Talk:Proposal Page Tabled Memory and Event Layout
Fixed Sized Memory Chunks
Having fixed size chunks of memory and pointers to them can be better than copying data around, and may work better than malloc/free of memory. A fixed size will not cause memory fragmentation. However, overall I think the proposal is too vague. The devil is in the detail.
- In my SlippyPanel plugin module, I use blocks too. My block size is determined by the sound card (512 samples). Looping is achieved without a click by fading out the last packet and fading in the next one. This leads to audible drops in sound level at the boundary, but still is a lot better than a click. Perhaps better would be a crossfade from one to the other, i.e. playing two blocks at the same time, and perhaps better still a smart join where an instant excision repair is done to avoid a click. I currently can only loop at 10ms boundaries.
- This proposal implies looping at 10ms boundaries (only). Is that acceptable? Maybe not, if we have sounds with sharp onset.

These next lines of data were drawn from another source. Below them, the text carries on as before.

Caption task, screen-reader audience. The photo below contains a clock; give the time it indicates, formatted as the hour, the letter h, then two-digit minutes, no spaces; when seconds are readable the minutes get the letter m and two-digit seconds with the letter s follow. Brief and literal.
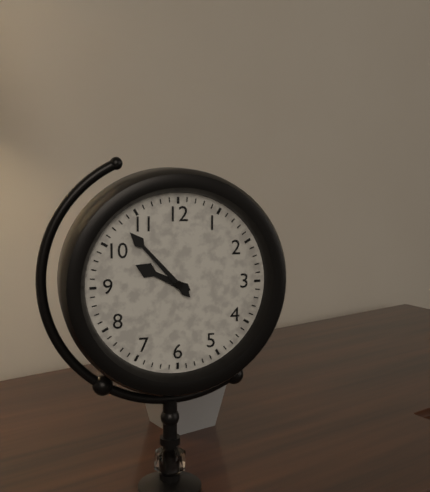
9h53
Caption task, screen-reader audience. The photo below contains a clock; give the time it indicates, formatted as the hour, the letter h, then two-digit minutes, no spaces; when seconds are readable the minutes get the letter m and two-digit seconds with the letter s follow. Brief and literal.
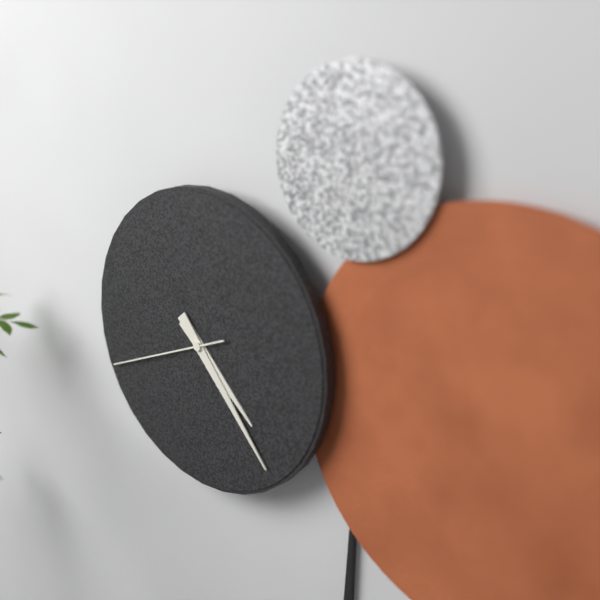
4h23m41s
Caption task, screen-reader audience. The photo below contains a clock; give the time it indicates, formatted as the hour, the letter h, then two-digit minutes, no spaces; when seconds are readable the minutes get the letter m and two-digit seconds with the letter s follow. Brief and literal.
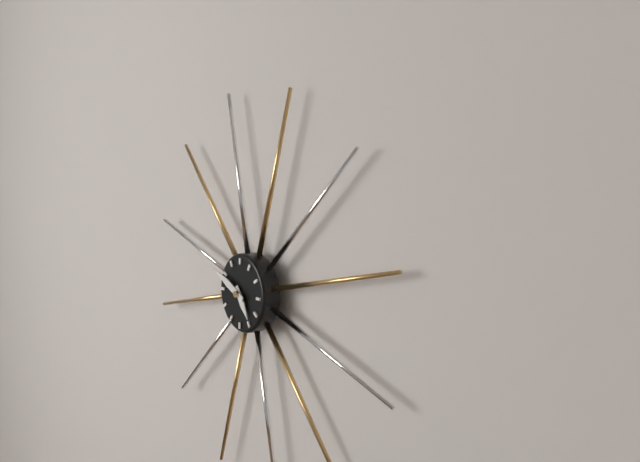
4h49
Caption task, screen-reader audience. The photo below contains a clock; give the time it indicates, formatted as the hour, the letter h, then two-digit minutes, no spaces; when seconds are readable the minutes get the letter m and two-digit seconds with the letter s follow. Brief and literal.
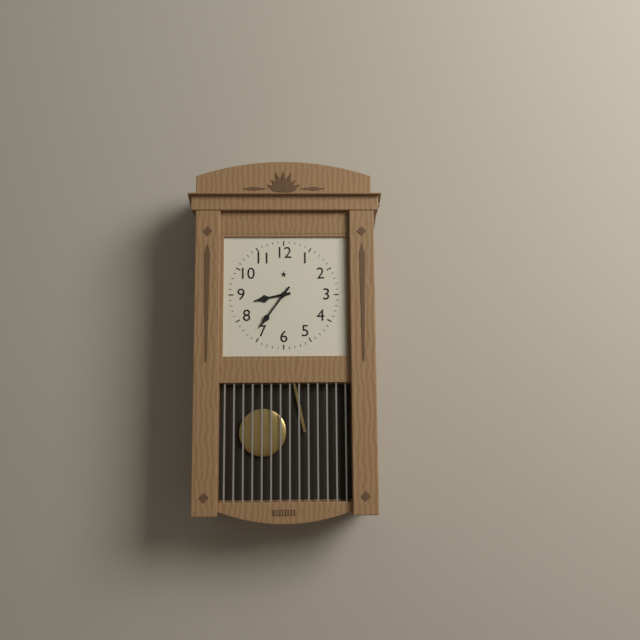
8h36
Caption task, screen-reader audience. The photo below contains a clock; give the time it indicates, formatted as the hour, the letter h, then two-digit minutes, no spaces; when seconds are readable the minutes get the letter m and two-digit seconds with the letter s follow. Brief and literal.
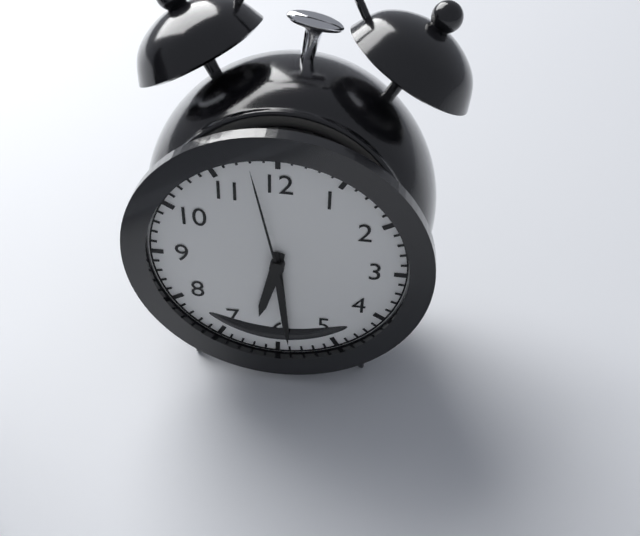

- The proposal looks only at sample data. What about envelope data? What about summary data (used in drawing the waveform)? Whether these are 'in the chunk' or in their own chunks matters a lot to implementation. Also do we treat stereo left and right as two chunks or do we interleave?
- How much processing do we allow actually during output? For example, do we allow equalization on output? The more processing we allow during output the lower the latency between a change in a parameter and it taking effect, but also the higher the risk of underruns.
- Mp3 encoding also uses blocks, and FFTs will have overlapping blocks. Working at block boundaries in mp3 allows for lossless rearrangement. We can't set those block sizes. Our block size might not match the block size of the sound device either. So we may still need code to merge and split blocks of different sizes. So do fixed block sizes gain us anything?
- An alternative to fixed block sizes is to set a lower size and upper size for any block. The lower size guarantees that the overhead for switching blocks will be a small proportion of the time spent on the block. The upper size puts a limit on (a) how much copying must be done when making new block boundaries and (b) how much wasted 'unused space' we allow per block.
Yes I am very lacking in details. I hope I can explain some of the refinements without too much trouble. I have thought of many of these issues, expressing them in text is a bit harder.
- Sub-10ns-edits will be done via floating windows. When a percentage of a block is added or removed, the block containing the sample point to be inserted is given the event. Because it saves the index of the block it has cut, it is there for further refinements and processing. Variables within the stream will detail these sub-points.
- Example: If making a cut from block 3.1 to 5.3, the event would go in the 3 bin. The event would put the 0.1 from 3 into the stream and fill the rest of the block from the 0.3 point of block 5 overrunning to 0.2 of block 6. Blocks from then on would be filled from 2 blocks with an overlap value of 0.2-0.8.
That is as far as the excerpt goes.